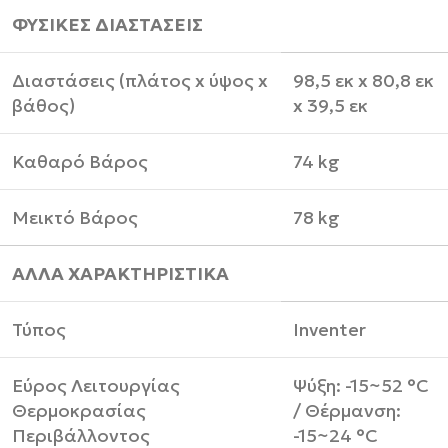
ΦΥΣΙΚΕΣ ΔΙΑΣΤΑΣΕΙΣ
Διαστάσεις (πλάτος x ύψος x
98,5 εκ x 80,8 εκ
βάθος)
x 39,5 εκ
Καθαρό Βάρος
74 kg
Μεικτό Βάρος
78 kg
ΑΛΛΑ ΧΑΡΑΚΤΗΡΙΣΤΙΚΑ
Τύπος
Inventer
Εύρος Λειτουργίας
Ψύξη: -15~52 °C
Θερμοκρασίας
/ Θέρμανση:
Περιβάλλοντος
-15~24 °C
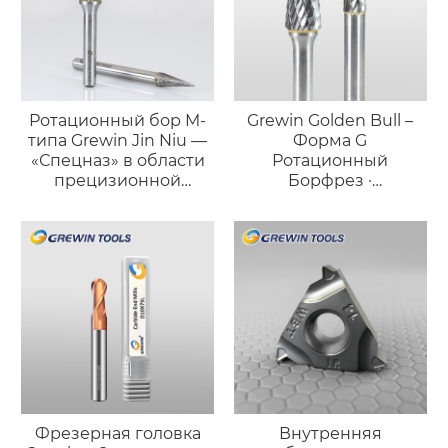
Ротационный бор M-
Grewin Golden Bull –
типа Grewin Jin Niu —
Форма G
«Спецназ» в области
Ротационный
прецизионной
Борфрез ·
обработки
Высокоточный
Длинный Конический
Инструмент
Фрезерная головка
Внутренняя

──────────────────────────────

Transcribe the listing exactly; skip the pictures.

■ **TASK SOLUTION**
ΦΥΣΙΚΕΣ ΔΙΑΣΤΑΣΕΙΣ
Διαστάσεις (πλάτος x ύψος x
98,5 εκ x 80,8 εκ
βάθος)
x 39,5 εκ
Καθαρό Βάρος
74 kg
Μεικτό Βάρος
78 kg
ΑΛΛΑ ΧΑΡΑΚΤΗΡΙΣΤΙΚΑ
Τύπος
Inventer
Εύρος Λειτουργίας
Ψύξη: -15~52 °C
Θερμοκρασίας
/ Θέρμανση:
Περιβάλλοντος
-15~24 °C
Ротационный бор M-
Grewin Golden Bull –
типа Grewin Jin Niu —
Форма G
«Спецназ» в области
Ротационный
прецизионной
Борфрез ·
обработки
Высокоточный
Длинный Конический
Инструмент
Фрезерная головка
Внутренняя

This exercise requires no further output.